(What you have to do): Your task is to work out how many lines in the data include the word "which". Reply with the number alone.

Source texts of formatted documents
▼
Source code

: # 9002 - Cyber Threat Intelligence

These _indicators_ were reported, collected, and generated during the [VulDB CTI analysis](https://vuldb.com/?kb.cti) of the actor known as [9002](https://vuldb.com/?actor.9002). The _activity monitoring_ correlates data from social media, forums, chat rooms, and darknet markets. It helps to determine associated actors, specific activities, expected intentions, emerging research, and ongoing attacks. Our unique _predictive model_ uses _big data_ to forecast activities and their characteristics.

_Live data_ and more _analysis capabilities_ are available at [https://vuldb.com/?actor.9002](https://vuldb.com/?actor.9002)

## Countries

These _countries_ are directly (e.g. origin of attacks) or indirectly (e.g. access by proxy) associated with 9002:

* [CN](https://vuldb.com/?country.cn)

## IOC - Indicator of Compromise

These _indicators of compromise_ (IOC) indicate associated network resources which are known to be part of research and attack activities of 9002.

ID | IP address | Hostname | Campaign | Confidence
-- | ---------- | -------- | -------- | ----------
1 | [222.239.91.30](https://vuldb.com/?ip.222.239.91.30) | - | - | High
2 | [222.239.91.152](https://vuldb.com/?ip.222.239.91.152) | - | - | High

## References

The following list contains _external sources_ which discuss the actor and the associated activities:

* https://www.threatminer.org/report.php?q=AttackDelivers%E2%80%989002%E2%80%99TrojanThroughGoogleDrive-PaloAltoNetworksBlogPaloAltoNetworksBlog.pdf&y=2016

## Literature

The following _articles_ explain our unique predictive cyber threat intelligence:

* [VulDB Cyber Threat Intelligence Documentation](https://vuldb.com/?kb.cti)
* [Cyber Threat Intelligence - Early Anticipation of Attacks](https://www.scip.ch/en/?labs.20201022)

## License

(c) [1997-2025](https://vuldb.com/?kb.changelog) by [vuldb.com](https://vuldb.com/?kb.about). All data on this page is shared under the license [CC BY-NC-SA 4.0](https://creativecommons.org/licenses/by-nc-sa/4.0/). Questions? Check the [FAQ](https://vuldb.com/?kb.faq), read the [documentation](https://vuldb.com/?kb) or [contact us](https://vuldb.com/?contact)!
▲
(Reply): 2